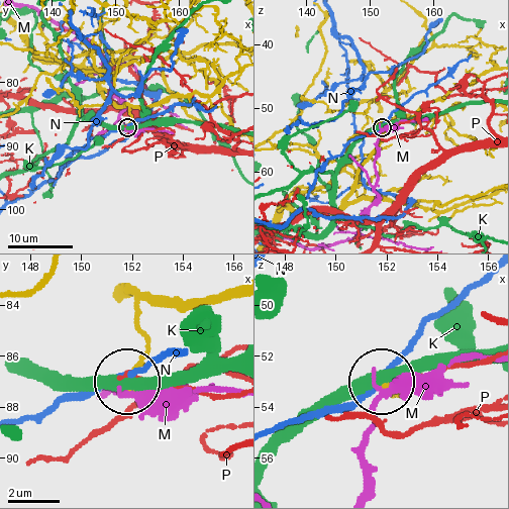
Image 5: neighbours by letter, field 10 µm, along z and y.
The object is 220 nm wide here. Accept. K, M, N and P are other cells; it runs along (116, 295), (129, 293), (140, 311), (144, 349), (129, 380) in image 5; no lettered piece goes on from it.

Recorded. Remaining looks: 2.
Free end. Inspect: 3d 40 µm at (36, 68, 76).

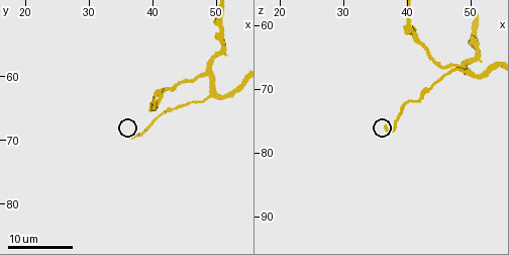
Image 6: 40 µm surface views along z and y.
Inspect: pieces 6 µm at (37.0, 70.0, 75.5).

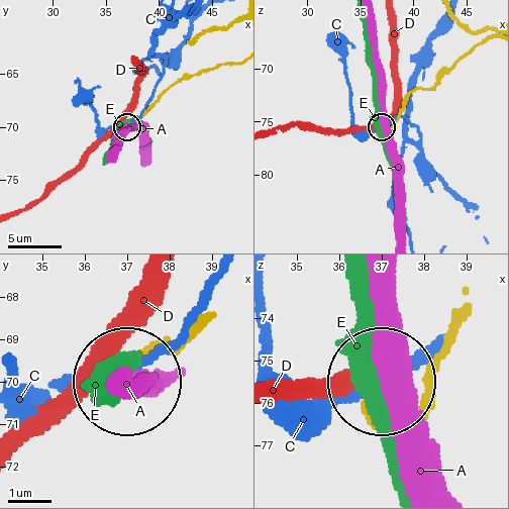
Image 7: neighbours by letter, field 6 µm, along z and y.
Accept. A, C, D and E are other cells; none of them fits.

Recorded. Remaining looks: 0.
Stop: no edits; the rest is unchecked.

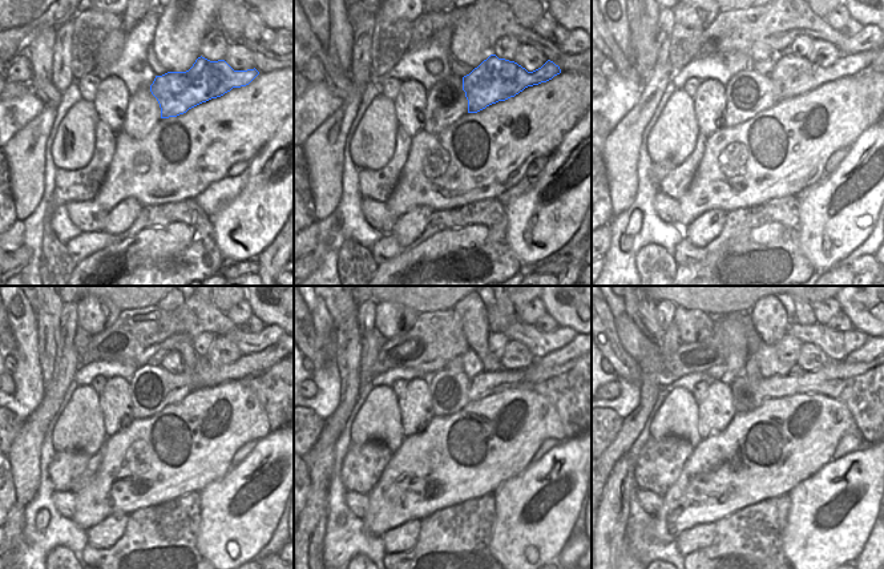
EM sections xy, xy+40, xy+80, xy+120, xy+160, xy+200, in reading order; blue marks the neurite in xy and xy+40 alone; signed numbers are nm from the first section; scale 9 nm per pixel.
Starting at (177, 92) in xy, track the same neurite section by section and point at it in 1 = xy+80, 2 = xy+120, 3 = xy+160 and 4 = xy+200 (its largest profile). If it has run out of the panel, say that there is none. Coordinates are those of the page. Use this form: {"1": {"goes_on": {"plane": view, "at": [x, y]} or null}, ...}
{"1": {"goes_on": {"plane": "xy+80", "at": [796, 76]}}, "2": {"goes_on": {"plane": "xy+120", "at": [205, 375]}}, "3": {"goes_on": {"plane": "xy+160", "at": [562, 355]}}, "4": {"goes_on": {"plane": "xy+200", "at": [862, 355]}}}

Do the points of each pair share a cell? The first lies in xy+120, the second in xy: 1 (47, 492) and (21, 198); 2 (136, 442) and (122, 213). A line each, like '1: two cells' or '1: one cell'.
1: two cells
2: two cells

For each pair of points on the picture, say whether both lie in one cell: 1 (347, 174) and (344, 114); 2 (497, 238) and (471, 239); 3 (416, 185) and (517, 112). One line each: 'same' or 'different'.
1: different
2: different
3: same

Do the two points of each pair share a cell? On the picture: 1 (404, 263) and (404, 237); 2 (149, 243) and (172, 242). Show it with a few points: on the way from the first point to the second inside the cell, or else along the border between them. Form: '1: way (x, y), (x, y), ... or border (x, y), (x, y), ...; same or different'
1: border (391, 231), (403, 246); different
2: way (154, 243), (166, 242); same

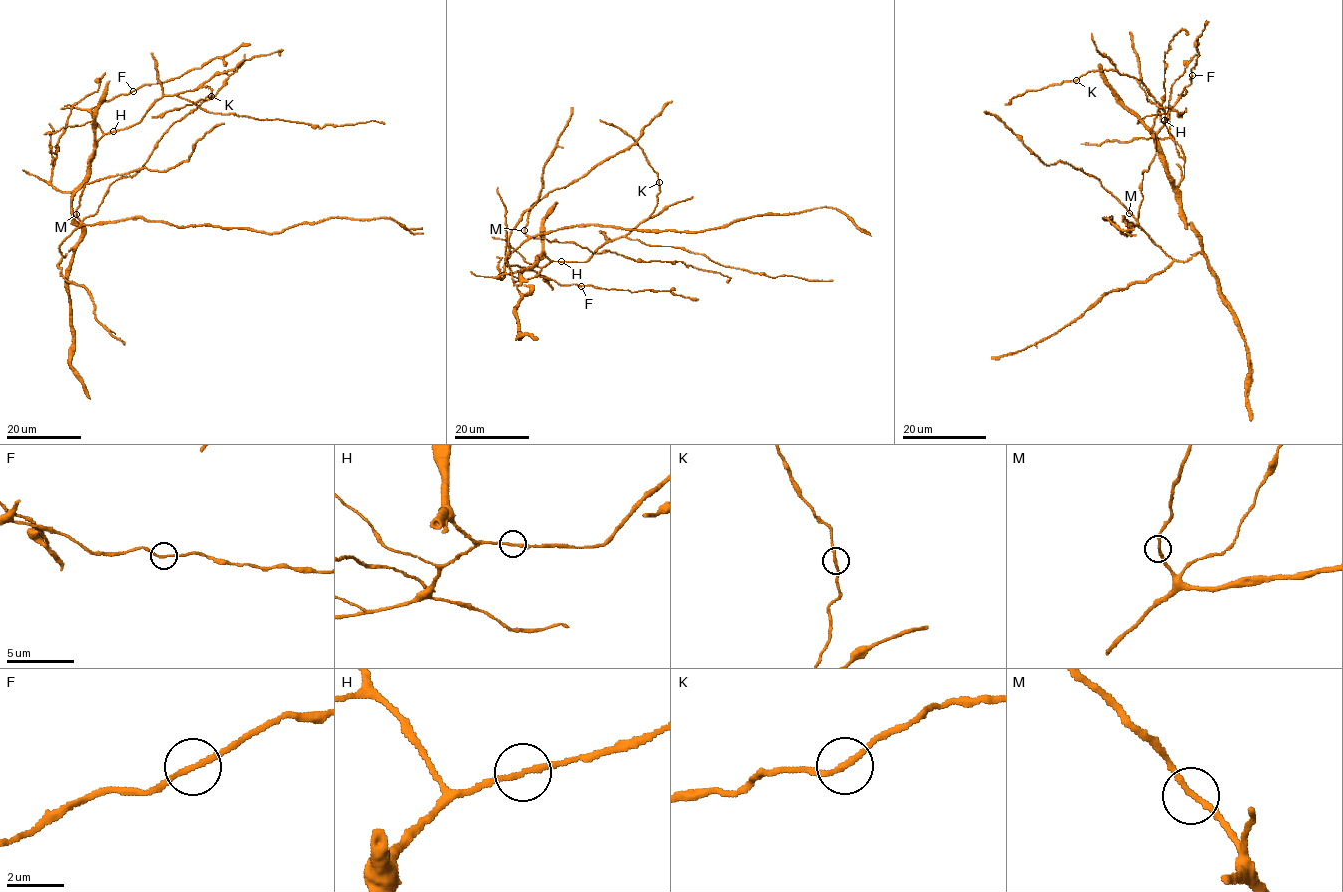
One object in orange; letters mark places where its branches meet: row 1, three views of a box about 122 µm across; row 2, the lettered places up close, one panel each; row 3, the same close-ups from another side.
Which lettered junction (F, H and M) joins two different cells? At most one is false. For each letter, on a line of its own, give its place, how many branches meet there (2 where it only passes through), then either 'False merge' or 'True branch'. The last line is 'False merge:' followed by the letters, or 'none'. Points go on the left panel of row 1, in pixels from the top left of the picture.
F: Place: (133, 91). Branches: 2. True branch
H: Place: (113, 131). Branches: 2. True branch
M: Place: (76, 214). Branches: 2. True branch
False merge: none

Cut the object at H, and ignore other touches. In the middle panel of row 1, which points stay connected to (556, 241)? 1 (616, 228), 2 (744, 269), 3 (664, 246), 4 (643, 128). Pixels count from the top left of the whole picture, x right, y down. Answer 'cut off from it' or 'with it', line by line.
1: with it
2: cut off from it
3: cut off from it
4: with it

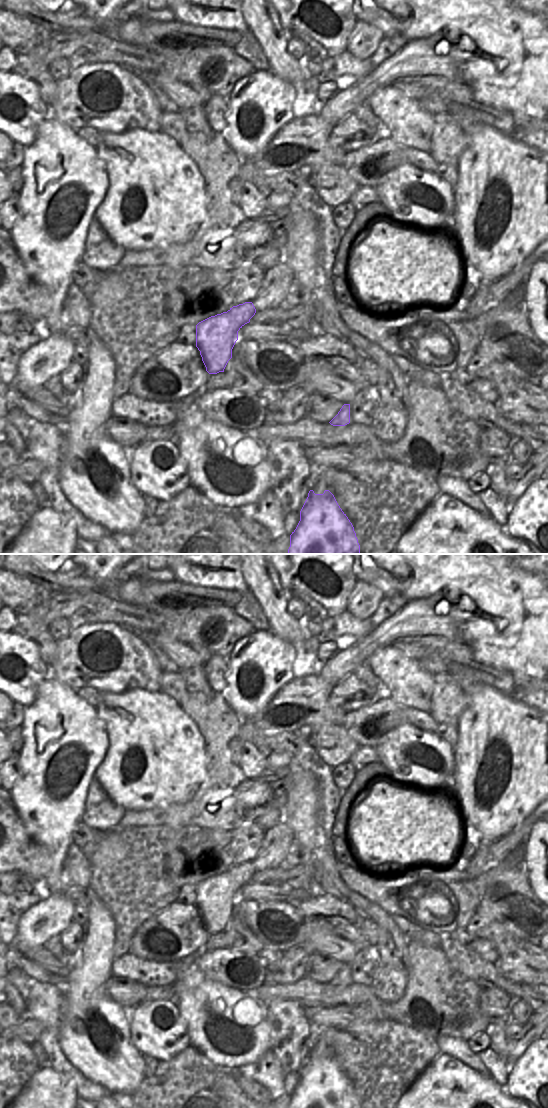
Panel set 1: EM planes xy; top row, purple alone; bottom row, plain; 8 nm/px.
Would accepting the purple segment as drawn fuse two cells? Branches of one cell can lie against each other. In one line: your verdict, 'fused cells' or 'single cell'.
single cell

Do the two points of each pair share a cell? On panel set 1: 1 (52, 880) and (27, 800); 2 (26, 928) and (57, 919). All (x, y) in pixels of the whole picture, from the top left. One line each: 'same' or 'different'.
1: same
2: same

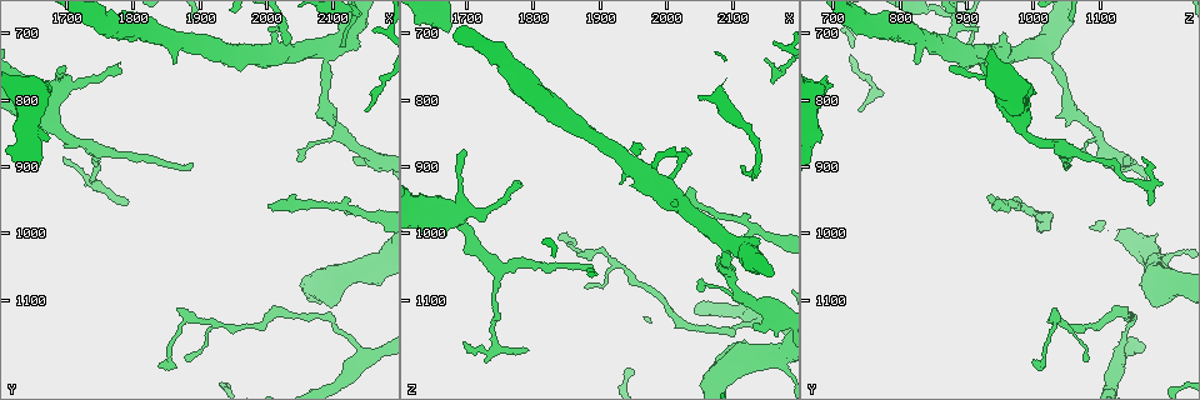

What this task involves:
Copy out the material above in full and exactly; its pictures are not to appear.

Answer space:
Image 5: neighbours by letter, field 10 µm, along z and y.
The object is 220 nm wide here. Accept. K, M, N and P are other cells; it runs along (116, 295), (129, 293), (140, 311), (144, 349), (129, 380) in image 5; no lettered piece goes on from it.

Recorded. Remaining looks: 2.
Free end. Inspect: 3d 40 µm at (36, 68, 76).

Image 6: 40 µm surface views along z and y.
Inspect: pieces 6 µm at (37.0, 70.0, 75.5).

Image 7: neighbours by letter, field 6 µm, along z and y.
Accept. A, C, D and E are other cells; none of them fits.

Recorded. Remaining looks: 0.
Stop: no edits; the rest is unchecked.

EM sections xy, xy+40, xy+80, xy+120, xy+160, xy+200, in reading order; blue marks the neurite in xy and xy+40 alone; signed numbers are nm from the first section; scale 9 nm per pixel.
Starting at (177, 92) in xy, track the same neurite section by section and point at it in 1 = xy+80, 2 = xy+120, 3 = xy+160 and 4 = xy+200 (its largest profile). If it has run out of the panel, say that there is none. Coordinates are those of the page. Use this form: {"1": {"goes_on": {"plane": view, "at": [x, y]} or null}, ...}
{"1": {"goes_on": {"plane": "xy+80", "at": [796, 76]}}, "2": {"goes_on": {"plane": "xy+120", "at": [205, 375]}}, "3": {"goes_on": {"plane": "xy+160", "at": [562, 355]}}, "4": {"goes_on": {"plane": "xy+200", "at": [862, 355]}}}

Do the points of each pair share a cell? The first lies in xy+120, the second in xy: 1 (47, 492) and (21, 198); 2 (136, 442) and (122, 213). A line each, like '1: two cells' or '1: one cell'.
1: two cells
2: two cells

For each pair of points on the picture, say whether both lie in one cell: 1 (347, 174) and (344, 114); 2 (497, 238) and (471, 239); 3 (416, 185) and (517, 112). One line each: 'same' or 'different'.
1: different
2: different
3: same

Do the two points of each pair share a cell? On the picture: 1 (404, 263) and (404, 237); 2 (149, 243) and (172, 242). Show it with a few points: on the way from the first point to the second inside the cell, or else along the border between them. Form: '1: way (x, y), (x, y), ... or border (x, y), (x, y), ...; same or different'
1: border (391, 231), (403, 246); different
2: way (154, 243), (166, 242); same

One object in orange; letters mark places where its branches meet: row 1, three views of a box about 122 µm across; row 2, the lettered places up close, one panel each; row 3, the same close-ups from another side.
Which lettered junction (F, H and M) joins two different cells? At most one is false. For each letter, on a line of its own, give its place, how many branches meet there (2 where it only passes through), then either 'False merge' or 'True branch'. The last line is 'False merge:' followed by the letters, or 'none'. Points go on the left panel of row 1, in pixels from the top left of the picture.
F: Place: (133, 91). Branches: 2. True branch
H: Place: (113, 131). Branches: 2. True branch
M: Place: (76, 214). Branches: 2. True branch
False merge: none

Cut the object at H, and ignore other touches. In the middle panel of row 1, which points stay connected to (556, 241)? 1 (616, 228), 2 (744, 269), 3 (664, 246), 4 (643, 128). Pixels count from the top left of the whole picture, x right, y down. Answer 'cut off from it' or 'with it', line by line.
1: with it
2: cut off from it
3: cut off from it
4: with it

Panel set 1: EM planes xy; top row, purple alone; bottom row, plain; 8 nm/px.
Would accepting the purple segment as drawn fuse two cells? Branches of one cell can lie against each other. In one line: your verdict, 'fused cells' or 'single cell'.
single cell

Do the two points of each pair share a cell? On panel set 1: 1 (52, 880) and (27, 800); 2 (26, 928) and (57, 919). All (x, y) in pixels of the whole picture, from the top left. One line each: 'same' or 'different'.
1: same
2: same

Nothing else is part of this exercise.